Thursday, July 31, 2008

To a God Unknown (John Steinbeck)




240 pages
Published in 1933

Although it runs only 240 pages (compare that to East of Eden at 601 pages), To a God Unknown was the project which took Steinbeck the longest to complete. It was only his second full-length novel, and he worked on it over a period of five years, nearly scrapping it on more than one occasion. And despite all of his revisions and efforts he just did not succeed in making it a great piece of literature.

Now don't get me wrong -- it is still in an entirely different league than the pulpy kind of garbage that sells by the cartload at the grocery checkout line, and it should have been more obvious to the critics of the day that this young author had great potential. But ultimately To a God Unknown is an example of a writer overreaching, straining to attain lofty heights and instead painfully falling short.

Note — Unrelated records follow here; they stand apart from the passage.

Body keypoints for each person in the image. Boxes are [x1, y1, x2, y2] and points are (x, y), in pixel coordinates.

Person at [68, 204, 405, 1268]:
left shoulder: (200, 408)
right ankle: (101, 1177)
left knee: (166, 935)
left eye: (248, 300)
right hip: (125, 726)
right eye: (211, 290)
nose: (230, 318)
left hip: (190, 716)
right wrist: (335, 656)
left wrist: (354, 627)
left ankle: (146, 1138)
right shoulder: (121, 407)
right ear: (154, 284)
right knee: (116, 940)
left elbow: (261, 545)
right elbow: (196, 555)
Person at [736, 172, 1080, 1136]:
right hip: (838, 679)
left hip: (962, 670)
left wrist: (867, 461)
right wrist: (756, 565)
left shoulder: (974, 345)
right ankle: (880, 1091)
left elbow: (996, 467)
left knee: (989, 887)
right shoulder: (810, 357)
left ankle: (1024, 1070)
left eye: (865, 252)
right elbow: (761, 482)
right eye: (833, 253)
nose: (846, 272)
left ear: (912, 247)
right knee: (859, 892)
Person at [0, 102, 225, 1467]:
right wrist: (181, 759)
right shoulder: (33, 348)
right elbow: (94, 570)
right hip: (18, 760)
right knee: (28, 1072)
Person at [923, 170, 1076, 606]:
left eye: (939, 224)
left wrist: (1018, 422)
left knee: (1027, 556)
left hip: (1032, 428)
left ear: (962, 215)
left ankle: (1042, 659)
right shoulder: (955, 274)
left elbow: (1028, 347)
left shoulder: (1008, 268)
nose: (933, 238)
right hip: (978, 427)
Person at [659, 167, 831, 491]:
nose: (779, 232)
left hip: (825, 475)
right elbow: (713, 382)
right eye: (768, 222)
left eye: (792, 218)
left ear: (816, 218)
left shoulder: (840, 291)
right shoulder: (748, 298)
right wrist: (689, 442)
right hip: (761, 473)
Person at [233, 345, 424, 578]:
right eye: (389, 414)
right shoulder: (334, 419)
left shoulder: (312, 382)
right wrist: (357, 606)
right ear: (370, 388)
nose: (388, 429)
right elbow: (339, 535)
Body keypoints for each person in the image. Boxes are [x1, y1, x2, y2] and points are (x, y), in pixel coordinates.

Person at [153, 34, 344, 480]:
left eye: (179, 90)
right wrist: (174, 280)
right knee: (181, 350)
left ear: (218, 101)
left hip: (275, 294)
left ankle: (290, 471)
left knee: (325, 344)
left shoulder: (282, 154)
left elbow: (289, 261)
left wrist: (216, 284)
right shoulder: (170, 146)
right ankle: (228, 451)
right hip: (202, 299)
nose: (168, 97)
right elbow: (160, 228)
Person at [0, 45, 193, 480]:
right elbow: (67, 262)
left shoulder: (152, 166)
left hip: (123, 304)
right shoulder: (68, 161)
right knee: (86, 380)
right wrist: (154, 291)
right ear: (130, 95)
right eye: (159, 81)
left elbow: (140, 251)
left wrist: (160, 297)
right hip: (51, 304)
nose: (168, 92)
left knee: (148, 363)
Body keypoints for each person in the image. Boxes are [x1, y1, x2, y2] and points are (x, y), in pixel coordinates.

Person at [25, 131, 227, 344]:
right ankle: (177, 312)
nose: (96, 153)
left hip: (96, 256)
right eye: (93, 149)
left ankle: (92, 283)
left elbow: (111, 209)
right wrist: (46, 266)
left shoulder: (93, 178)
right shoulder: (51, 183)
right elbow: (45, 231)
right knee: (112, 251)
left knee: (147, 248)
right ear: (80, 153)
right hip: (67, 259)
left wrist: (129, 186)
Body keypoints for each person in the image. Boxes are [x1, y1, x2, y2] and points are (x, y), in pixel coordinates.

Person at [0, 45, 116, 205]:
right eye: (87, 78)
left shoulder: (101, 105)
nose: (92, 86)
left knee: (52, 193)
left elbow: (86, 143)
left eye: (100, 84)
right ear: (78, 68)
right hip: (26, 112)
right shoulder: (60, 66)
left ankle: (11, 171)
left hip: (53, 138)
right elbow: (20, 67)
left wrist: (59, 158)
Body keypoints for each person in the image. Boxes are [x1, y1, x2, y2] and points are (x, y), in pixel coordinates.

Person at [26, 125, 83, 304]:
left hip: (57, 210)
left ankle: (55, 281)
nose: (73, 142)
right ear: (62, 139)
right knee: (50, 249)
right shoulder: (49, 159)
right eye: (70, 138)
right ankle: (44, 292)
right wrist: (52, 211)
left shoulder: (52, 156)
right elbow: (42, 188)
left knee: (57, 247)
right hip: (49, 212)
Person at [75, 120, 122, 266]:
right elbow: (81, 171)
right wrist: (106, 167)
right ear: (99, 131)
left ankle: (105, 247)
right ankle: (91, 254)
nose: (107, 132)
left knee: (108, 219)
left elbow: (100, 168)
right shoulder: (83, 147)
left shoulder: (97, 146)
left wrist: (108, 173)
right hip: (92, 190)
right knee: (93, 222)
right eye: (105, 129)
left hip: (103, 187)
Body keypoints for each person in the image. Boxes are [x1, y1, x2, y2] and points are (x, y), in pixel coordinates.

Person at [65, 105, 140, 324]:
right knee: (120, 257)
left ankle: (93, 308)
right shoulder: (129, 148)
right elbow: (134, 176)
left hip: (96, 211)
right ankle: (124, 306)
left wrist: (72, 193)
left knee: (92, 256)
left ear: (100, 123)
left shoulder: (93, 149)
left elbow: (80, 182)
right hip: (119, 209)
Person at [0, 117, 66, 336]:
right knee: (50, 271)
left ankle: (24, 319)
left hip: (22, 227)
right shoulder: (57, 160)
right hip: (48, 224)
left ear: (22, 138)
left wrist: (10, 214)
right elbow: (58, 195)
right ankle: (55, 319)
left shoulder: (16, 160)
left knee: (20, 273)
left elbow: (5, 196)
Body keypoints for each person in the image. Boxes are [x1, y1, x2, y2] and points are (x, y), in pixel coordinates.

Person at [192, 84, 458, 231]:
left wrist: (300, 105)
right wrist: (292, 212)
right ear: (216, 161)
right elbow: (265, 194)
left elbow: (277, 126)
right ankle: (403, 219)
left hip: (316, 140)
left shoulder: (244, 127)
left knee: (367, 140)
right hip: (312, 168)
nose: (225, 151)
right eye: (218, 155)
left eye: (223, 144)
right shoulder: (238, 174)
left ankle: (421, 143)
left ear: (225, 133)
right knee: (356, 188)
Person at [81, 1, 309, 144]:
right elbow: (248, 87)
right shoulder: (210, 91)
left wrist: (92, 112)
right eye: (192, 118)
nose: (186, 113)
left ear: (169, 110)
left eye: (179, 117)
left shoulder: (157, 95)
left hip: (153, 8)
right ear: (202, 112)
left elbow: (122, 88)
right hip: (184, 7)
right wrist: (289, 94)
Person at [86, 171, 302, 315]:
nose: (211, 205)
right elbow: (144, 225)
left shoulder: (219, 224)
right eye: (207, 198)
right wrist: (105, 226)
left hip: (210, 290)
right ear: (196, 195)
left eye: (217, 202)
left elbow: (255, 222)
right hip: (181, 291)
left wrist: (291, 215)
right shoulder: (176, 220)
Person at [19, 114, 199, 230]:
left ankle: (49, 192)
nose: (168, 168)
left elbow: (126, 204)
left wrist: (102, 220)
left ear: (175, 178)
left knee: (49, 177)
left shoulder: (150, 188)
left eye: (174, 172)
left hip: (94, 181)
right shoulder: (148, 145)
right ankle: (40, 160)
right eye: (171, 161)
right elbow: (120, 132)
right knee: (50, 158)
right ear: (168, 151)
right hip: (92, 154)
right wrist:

It was actually reassuring to me -- as one of the 295 million aspiring authors in the United States -- to see that someone with as much talent as Steinbeck could also struggle to find himself. In fact, this novel taught me a few good lessons:

1) Not all projects or ideas are created equal. To a God Unknown sprang out of a play that one of Steinbeck's friends had written in college. Being a young and inexperienced author, Steinbeck may have thought it would be easier to build on an existing storyline and set of characters, despite the fact that the source itself did not receive many accolades. But the kernel of the story was just lacking something. I have no doubt that Steinbeck greatly improved it in his version, but a plot focusing on a farmer who reverts to pantheism and ultimately sacrifices his own blood to feed the drought-ridden land simply does not resonate with the average person,* no matter how talented Steinbeck himself was. It's the literary equivalent to Christopher Nolan's film, Insomnia, which also showed that all the talent in the world can't make up for a weak story line, even if it is well executed. Before pouring five years of his life into a story that was fundamentally flawed, Steinbeck would have been well-advised to spend more time elaborating a better premise.

2) Establishing your voice is crucial. Even the most casual fan knows that Steinbeck's books generally take place in the Salinas region of California, and that his works are populated by the most common of people. In To a god Unknown he is still honing this voice, and makes the ill-fated decision to focus on a character who is larger than life. Joseph (modeled after the biblical figure) is a man who nobody -- not his wife, brothers, or ultimately the readers -- can relate to, because he is intentionally designed to be more. He has feelings and desires that the average person cannot relate to, and his behavior and beliefs are, at times, simply inexplicable. It wasn't until Steinbeck discovered his ability to relate to the common man with his next novel, Tortilla Flat, a story about wine-drinking, fun-loving paisanos in Monterey, California, that he achieved critical success.

3) To succeed at being an author, you have to WORK. Those were an incredibly trying five years for Steinbeck, during which time he weathered many setbacks and rejections. We have the benefit of hindsight to know that it all turned out well in the end, but for the young author he had no way of knowing that he would ever succeed. His first novel, Cup of Gold, had hardly sold at all, and for five long years he divided his time between trying to sharpen a story which would ultimately defeat him, and trying to sell a story he was faltering with to publishers who had no faith in him. If he had not slogged through this book and seen its publication (and subsequent lack of success) and still been willing to push onward, the world would never have known Of Mice and Men, The Grapes of Wrath, The Red Pony, or The Winter of our Discontent.

Ultimately I would love to be responsible for a failure as great as To a God Unknown. It is easy to follow the link from this novel, with its tragedy and gritty earthiness, to Steinbeck's masterpieces. But, somewhat ironically, this novel does a better job at illuminating the enormous character of Steinbeck than it does at interesting the reader in the artificial and ambiguous Joseph Wayne.





[*Now that I've written it up in this single sentence I'm feeling a little more intrigued by it -- maybe I can kind of understand the allure it held for Steinbeck, even if in the end it was inperfectable.]